Ameryka Północna odnotowuje 70% wzrost podaży centrów danych w budowie
Zgodnie z badaniami CBRE Group pt. “Data Center Trend Report” opublikowanymi we wtorek ilość podaży centrów danych w budowie na największych rynkach Ameryki Północnej wzrosła o około 70% w porównaniu z rokiem ubiegłym do rekordowych 3,9 gigawatów.
Centra danych to w zasadzie gigantyczne magazyny komputerowe, ale są one mierzone szerzej ilością zużywanej przez nie mocy. W miarę jak największe firmy technologiczne na świecie ścigają się, aby rozszerzyć działalność w zakresie sztucznej inteligencji i przetwarzania w chmurze, zapotrzebowanie na moc w centrach danych gwałtownie wzrosło.
„Popyt na wydajne przetwarzanie pogłębił dysproporcję cenową między starszymi obiektami a nowymi centrami danych, częściowo dlatego, że starsze centra danych nie mają infrastruktury, która poradziłaby sobie z zapotrzebowaniem na energię dzisiejszych użytkowników”, podano w raporcie firmy CBRE.
Nowe zasoby centrów danych wzrosły o 10% w ciągu pierwszych sześciu miesięcy roku, podczas gdy o 23% wzrosły w porównaniu z rokiem poprzednim, podano w raporcie.

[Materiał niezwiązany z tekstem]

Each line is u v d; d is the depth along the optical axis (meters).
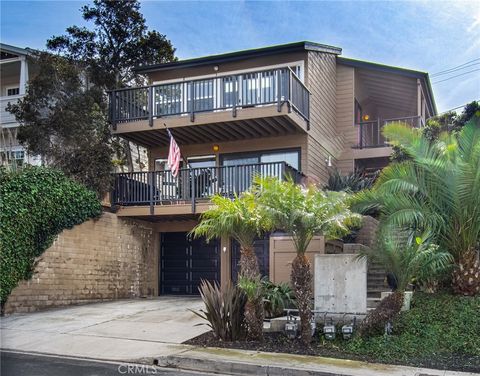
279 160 17.28
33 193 13.04
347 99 20.25
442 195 10.34
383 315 9.12
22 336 10.07
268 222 9.30
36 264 13.28
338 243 14.26
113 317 12.11
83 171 16.22
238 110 15.71
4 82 23.25
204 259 17.91
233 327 9.53
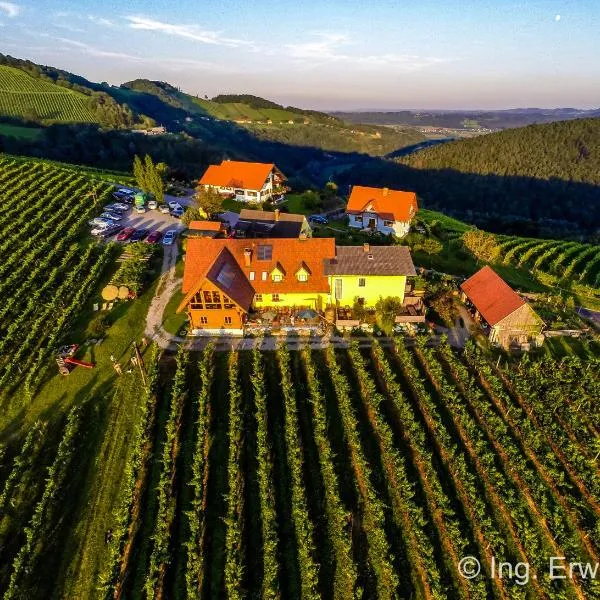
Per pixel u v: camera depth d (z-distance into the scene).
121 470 38.72
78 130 165.00
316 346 51.84
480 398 45.31
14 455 39.44
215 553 33.06
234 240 57.94
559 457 40.03
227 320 52.97
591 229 175.75
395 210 88.19
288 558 32.97
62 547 33.28
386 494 37.00
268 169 101.31
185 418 42.88
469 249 80.62
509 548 33.81
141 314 56.59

Osiem głównych rynków centrów danych w Ameryce Północnej to: Północna Wirginia, Dallas i Fort Worth w Teksasie; Dolina Krzemowa w środkowej Kalifornii; Chicago; Phoenix w Arizonie; Obszar trzech stanów Nowego Jorku; Atlanta; i Hillsboro w Oregonie.
W pierwszej połowie 2024 r. na ośmiu największych rynkach w Stanach Zjednoczonych i Kanadzie wdrożono ponad 500 megawatów nowych centrów danych, czyli mniej więcej tyle, ile wynosi cała istniejąca moc w Dolinie Krzemowej, zgodnie z CBRE.
W tym samym czasie, gdy nastąpił gwałtowny wzrost nowych zasobów, wskaźniki pustostanów w centrach danych spadły do rekordowo niskiego poziomu 2,8%, poinformowała firma CBRE. Ceny centrów wzrosły, przy czym nowsze centra zazwyczaj mają wyższą cenę w porównaniu ze starszymi.
Popyt na nowsze obiekty prawdopodobnie sprawi, że mniejsze rynki, w tym północna Indiana, Idaho, Arkansas i Kansas, staną się bardziej pożądane, podano w raporcie.